Supplier policy

The creation of a network based on long-lasting and mutually satisfactory relations with qualified suppliers is a strategic objective for the Group, which builds competitive success.

Supplier policy

The Generali Group believes that, in an increasingly globalised and integrated economy, creating a network based on long-lasting and mutually satisfactory relations with qualified contractual partners - that ensure high quality products and services for the Group - is a strategic objective which builds competitive success.

Relationships with contractual partners are governed by a specific document, the Ethical Code for suppliers of the Generali Group, approved by the Parent Company's Board of Directors in December 2011. The main purpose of the Code is to define the methods for dealing with and managing the risks and opportunities relating to the management of relations with suppliers, in order to guarantee the integrity of the supply chain in relation to the principles concerning human and labour rights, the fight against corruption and the environment that the Group commits to complying with in all of its operations.
To this end, the Ethical Code for suppliers outlines the general principles that have to underpin fruitful relations with contractual partners: correctness and honesty, the rejection of any type of corruption, transparency and impartiality, preventing conflicts of interests, fair competition, and confidentiality, and protecting workers and the environment.
Suppliers are required to follow the Group's policies while performing business and to ensure compliance also with all the levels of the relevant supply chain. Specifically, suppliers are required to comply with all national and international applicable rules and regulations, including the International Labour Organization's Declaration and the UN Universal Declaration of Human Rights.

In the countries in the Sustainability Report scope and in other European countries, clauses in supply contracts expressly require compliance with laws on labour, health and safety in the workplace and environmental protection. For violations, sanctions are also envisaged, which can even result in contract cancellation if it is not possible to resolve the problems through dialogue with suppliers.
For greater control over the supply chain, the use of subcontracting is governed by contract, and suppliers are requested to report any use of third parties in carrying out their services.

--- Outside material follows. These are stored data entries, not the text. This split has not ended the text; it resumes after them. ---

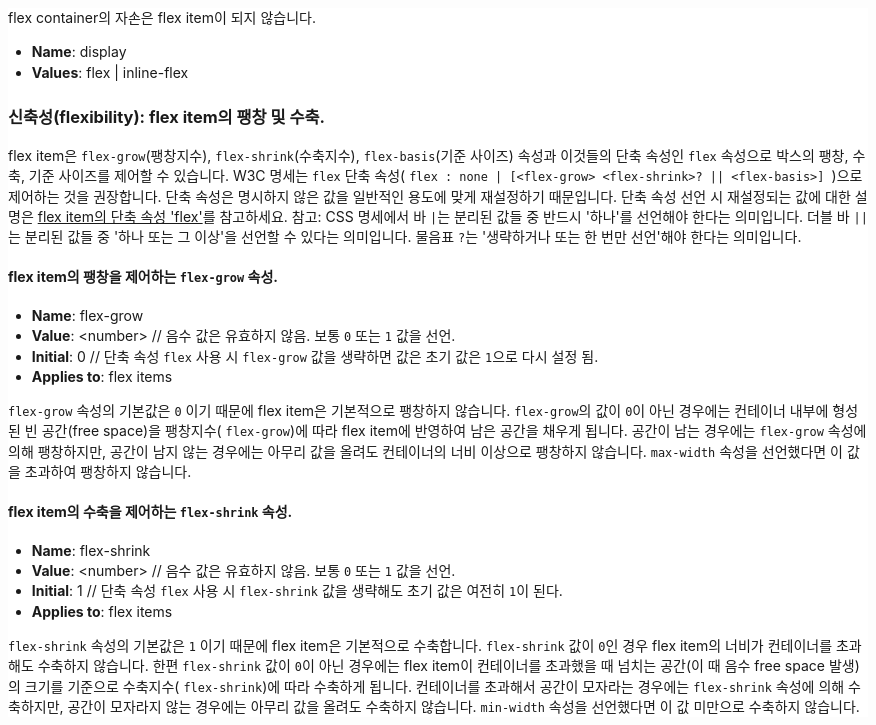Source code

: flex container의 자손은 flex item이 되지 않습니다.

* **Name**: display
* **Values**: flex \| inline-flex

<div class="cp_embed_wrapper"><iframe name="cp_embed_1" src="https://codepen.io/naradesign/embed/OmLrYK?height=265&amp;theme-id=light&amp;slug-hash=OmLrYK&amp;default-tab=result&amp;user=naradesign&amp;embed-version=2&amp;pen-title=CSS%20flex%20container%20display%20property%20test.&amp;name=cp_embed_1" scrolling="no" frameborder="0" height="265" allowtransparency="true" allowfullscreen="true" allowpaymentrequest="true" title="CSS flex container display property test." class="cp_embed_iframe " style="width: 100%; overflow:hidden; display:block;" id="cp_embed_OmLrYK"></iframe></div>
<script async="" src="https://production-assets.codepen.io/assets/embed/ei.js"></script>

### 신축성(flexibility): flex item의 팽창 및 수축.
flex item은 `flex-grow`(팽창지수), `flex-shrink`(수축지수), `flex-basis`(기준 사이즈) 속성과 이것들의 단축 속성인 `flex` 속성으로 박스의 팽창, 수축, 기준 사이즈를 제어할 수 있습니다. W3C 명세는 `flex` 단축 속성( `flex : none | [<flex-grow> <flex-shrink>? || <flex-basis>] `)으로 제어하는 것을 권장합니다. 단축 속성은 명시하지 않은 값을 일반적인 용도에 맞게 재설정하기 때문입니다. 단축 속성 선언 시 재설정되는 값에 대한 설명은 <a href="#flex-item의-단축-속성-flex">flex item의 단축 속성 'flex'</a>를 참고하세요. 참고: CSS 명세에서 바 `|`는 분리된 값들 중 반드시 '하나'를 선언해야 한다는 의미입니다. 더블 바 `||`는 분리된 값들 중 '하나 또는 그 이상'을 선언할 수 있다는 의미입니다. 물음표 `?`는 '생략하거나 또는 한 번만 선언'해야 한다는 의미입니다.

#### flex item의 팽창을 제어하는 `flex-grow` 속성.
* **Name**: flex-grow
* **Value**: &lt;number&gt; // 음수 값은 유효하지 않음. 보통 `0` 또는 `1` 값을 선언.
* **Initial**: 0 // 단축 속성 `flex` 사용 시 `flex-grow` 값을 생략하면 값은 초기 값은 `1`으로 다시 설정 됨.
* **Applies to**: flex items

 `flex-grow` 속성의 기본값은 `0` 이기 때문에 flex item은 기본적으로 팽창하지 않습니다. `flex-grow`의 값이 `0`이 아닌 경우에는 컨테이너 내부에 형성된 빈 공간(free space)을 팽창지수( `flex-grow`)에 따라 flex item에 반영하여 남은 공간을 채우게 됩니다. 공간이 남는 경우에는 `flex-grow` 속성에 의해 팽창하지만, 공간이 남지 않는 경우에는 아무리 값을 올려도 컨테이너의 너비 이상으로 팽창하지 않습니다. `max-width` 속성을 선언했다면 이 값을 초과하여 팽창하지 않습니다.

<div class="cp_embed_wrapper"><iframe name="cp_embed_2" src="https://codepen.io/naradesign/embed/aWdzQo?height=640&amp;theme-id=light&amp;slug-hash=aWdzQo&amp;default-tab=result&amp;user=naradesign&amp;embed-version=2&amp;pen-title=CSS%20flex%20property%20test.&amp;name=cp_embed_2" scrolling="no" frameborder="0" height="640" allowtransparency="true" allowfullscreen="true" allowpaymentrequest="true" title="CSS flex property test." class="cp_embed_iframe " style="width: 100%; overflow:hidden; display:block;" id="cp_embed_aWdzQo"></iframe></div>
<script async="" src="https://production-assets.codepen.io/assets/embed/ei.js"></script>

#### flex item의 수축을 제어하는 `flex-shrink` 속성.
* **Name**: flex-shrink
* **Value**: &lt;number&gt; // 음수 값은 유효하지 않음. 보통 `0` 또는 `1` 값을 선언.
* **Initial**: 1 // 단축 속성 `flex` 사용 시 `flex-shrink` 값을 생략해도 초기 값은 여전히 `1`이 된다.
* **Applies to**: flex items

 `flex-shrink` 속성의 기본값은 `1` 이기 때문에 flex item은 기본적으로 수축합니다. `flex-shrink` 값이 `0`인 경우 flex item의 너비가 컨테이너를 초과 해도 수축하지 않습니다. 한편 `flex-shrink` 값이 `0`이 아닌 경우에는 flex item이 컨테이너를 초과했을 때 넘치는 공간(이 때 음수 free space 발생)의 크기를 기준으로 수축지수( `flex-shrink`)에 따라 수축하게 됩니다. 컨테이너를 초과해서 공간이 모자라는 경우에는 `flex-shrink` 속성에 의해 수축하지만, 공간이 모자라지 않는 경우에는 아무리 값을 올려도 수축하지 않습니다. `min-width` 속성을 선언했다면 이 값 미만으로 수축하지 않습니다.

<div class="cp_embed_wrapper"><iframe name="cp_embed_3" src="https://codepen.io/naradesign/embed/vmLvWO?height=650&amp;theme-id=light&amp;slug-hash=vmLvWO&amp;default-tab=result&amp;user=naradesign&amp;embed-version=2&amp;pen-title=CSS%20'flex-shrink'%20property%20test.&amp;name=cp_embed_3" scrolling="no" frameborder="0" height="650" allowtransparency="true" allowfullscreen="true" allowpaymentrequest="true" title="CSS 'flex-shrink' property test." class="cp_embed_iframe " style="width: 100%; overflow:hidden; display:block;" id="cp_embed_vmLvWO"></iframe></div>
<script async="" src="https://production-assets.codepen.io/assets/embed/ei.js"></script>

To govern relationships with suppliers in detail, several countries (Italy, Austria, France and Germany) have adopted specific codes or documents in line with the Ethical Code for suppliers of the Generali Group, while others have formalised purchasing procedures and practices in internal circulars and regulations. The new Code of Conduct also sets forth provisions concerning relationships with suppliers, which specifically cover the prevention of potential conflicts of interest and the regulation of the acceptance/offer of gifts of any type, which are permitted only if they relate to work and their value is under a reasonable limit, also taking account of the local regulations and practice.